From task management point of view you should estimate more time and charge higher rate for non-continuous pieces of work. Do not hesitate to make customer aware that you need extra time to do small non-continuous changes spread over time as opposed to bigger continuous projects and ongoing maintenance since the administration and analysis overhead is greater (you need to manage and analyse each change including impact on the existing system separately). One benefit your customer is going to get is greater life expectancy of the system. The other is accurate documentation that will preserve their option to seek someone else's help should they decide to do so. Both protect customer investment and are strong selling points.
Use source control if you don't do that already
Keep a detailed log of everything done for the customer plus any important communication (a simple computer or paper based CMS). Refresh your memory before each assignment.
Keep a log of issues left open, ideas, suggestions per customer; again refresh your memory before beginning an assignment.

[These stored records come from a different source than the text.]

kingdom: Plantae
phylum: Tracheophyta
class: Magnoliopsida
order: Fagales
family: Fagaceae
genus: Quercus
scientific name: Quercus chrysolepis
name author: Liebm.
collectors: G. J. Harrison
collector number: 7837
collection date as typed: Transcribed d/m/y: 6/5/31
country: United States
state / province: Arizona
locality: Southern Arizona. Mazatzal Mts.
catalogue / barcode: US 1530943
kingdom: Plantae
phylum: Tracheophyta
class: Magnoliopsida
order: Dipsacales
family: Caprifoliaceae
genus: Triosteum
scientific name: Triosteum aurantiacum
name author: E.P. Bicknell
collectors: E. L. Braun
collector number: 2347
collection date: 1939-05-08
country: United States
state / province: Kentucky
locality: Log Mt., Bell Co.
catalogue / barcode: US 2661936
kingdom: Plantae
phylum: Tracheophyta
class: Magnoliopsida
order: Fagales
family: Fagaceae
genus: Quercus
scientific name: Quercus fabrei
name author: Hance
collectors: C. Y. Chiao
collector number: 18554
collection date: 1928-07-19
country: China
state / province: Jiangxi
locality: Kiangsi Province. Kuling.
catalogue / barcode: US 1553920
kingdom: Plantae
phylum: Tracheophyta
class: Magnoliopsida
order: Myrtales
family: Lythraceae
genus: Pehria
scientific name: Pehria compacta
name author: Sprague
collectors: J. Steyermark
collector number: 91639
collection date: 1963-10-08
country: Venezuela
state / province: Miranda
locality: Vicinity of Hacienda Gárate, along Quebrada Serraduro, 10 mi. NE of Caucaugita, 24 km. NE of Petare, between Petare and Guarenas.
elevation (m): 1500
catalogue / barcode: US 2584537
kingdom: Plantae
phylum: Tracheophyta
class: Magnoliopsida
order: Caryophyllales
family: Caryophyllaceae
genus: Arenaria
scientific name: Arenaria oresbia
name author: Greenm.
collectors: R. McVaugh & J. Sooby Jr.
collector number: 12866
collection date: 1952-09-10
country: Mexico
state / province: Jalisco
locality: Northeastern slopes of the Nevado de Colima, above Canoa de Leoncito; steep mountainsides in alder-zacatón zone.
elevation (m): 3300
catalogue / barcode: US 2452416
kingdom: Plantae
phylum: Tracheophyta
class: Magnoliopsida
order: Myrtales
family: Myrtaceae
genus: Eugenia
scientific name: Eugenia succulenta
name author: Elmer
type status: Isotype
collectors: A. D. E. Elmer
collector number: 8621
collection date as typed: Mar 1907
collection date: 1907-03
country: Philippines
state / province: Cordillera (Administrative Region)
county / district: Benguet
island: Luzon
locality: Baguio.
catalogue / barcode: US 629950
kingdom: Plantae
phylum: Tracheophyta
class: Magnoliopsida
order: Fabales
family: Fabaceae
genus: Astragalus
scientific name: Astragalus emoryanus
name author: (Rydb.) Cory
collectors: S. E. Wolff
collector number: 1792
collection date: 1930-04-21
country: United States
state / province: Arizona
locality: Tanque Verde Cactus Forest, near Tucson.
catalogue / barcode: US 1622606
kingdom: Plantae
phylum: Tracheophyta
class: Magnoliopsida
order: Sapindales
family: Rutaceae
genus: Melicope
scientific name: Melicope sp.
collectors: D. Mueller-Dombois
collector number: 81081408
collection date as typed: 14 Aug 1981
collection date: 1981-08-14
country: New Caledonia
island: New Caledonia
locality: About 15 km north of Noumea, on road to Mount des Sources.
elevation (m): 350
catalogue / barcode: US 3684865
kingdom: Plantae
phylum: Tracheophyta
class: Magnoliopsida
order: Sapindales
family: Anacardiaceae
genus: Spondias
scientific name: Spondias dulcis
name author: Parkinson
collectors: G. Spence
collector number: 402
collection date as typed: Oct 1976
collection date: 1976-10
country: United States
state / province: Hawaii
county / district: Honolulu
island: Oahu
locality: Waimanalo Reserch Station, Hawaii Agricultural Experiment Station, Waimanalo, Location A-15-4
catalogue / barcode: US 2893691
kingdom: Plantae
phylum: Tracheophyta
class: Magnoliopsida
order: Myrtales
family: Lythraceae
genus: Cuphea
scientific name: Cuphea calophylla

Plan ahead how the post-implementation support is going to be conducted, discuss with the customer. Make your systems are easy to maintain. Plan for parameterisation, monitoring tools, in-build sanity checks. Sell post-implementation support to customer as part of the initial contract.
Expand by hiring, even if you need someone just to provide that post-implementation support, do the admin bits.
Recommended reading:
"Code Complete" by Steve Mcconnell
Anything on design patterns are included into the list of recommended reading.
The most important advice I can give having helped grow an old web application into an extremely high available, high demand web application is to encapsulate everything. - in particular
Use good MVC principles and frameworks to separate your view layer from your business logic and data model.
Use a robust persistance layer to not couple your business logic to your data model
Plan for statelessness and asynchronous behaviour.
Here is an excellent article on how eBay tackles these problems
http://www.infoq.com/articles/ebay-scalability-best-practices
Use a framework / MVC system. The more organised and centralized your code is the better.
Try using Memcache. PHP has a built in extension for it, it takes about ten minutes to set up and another twenty to put in your application. You can cache whatever you want to it - I cache all my database records in it - for every application. It does wanders.
I would recommend using a source control system such as Subversion if you aren't already.
You should consider maybe using SharePoint. It's an environment that is already designed to do all you have mentioned, and has many other features you maybe haven't thought about (but maybe you will need in the future :-) )
Here's some information from the official site.
There are 2 different SharePoint environments you can use: Windows Sharepoint Services (WSS) or Microsoft Office Sharepoint Server (MOSS). WSS is free and ships with Windows Server 2003, while MOSS isn't free, but has much more features and covers almost all you enterprise's needs.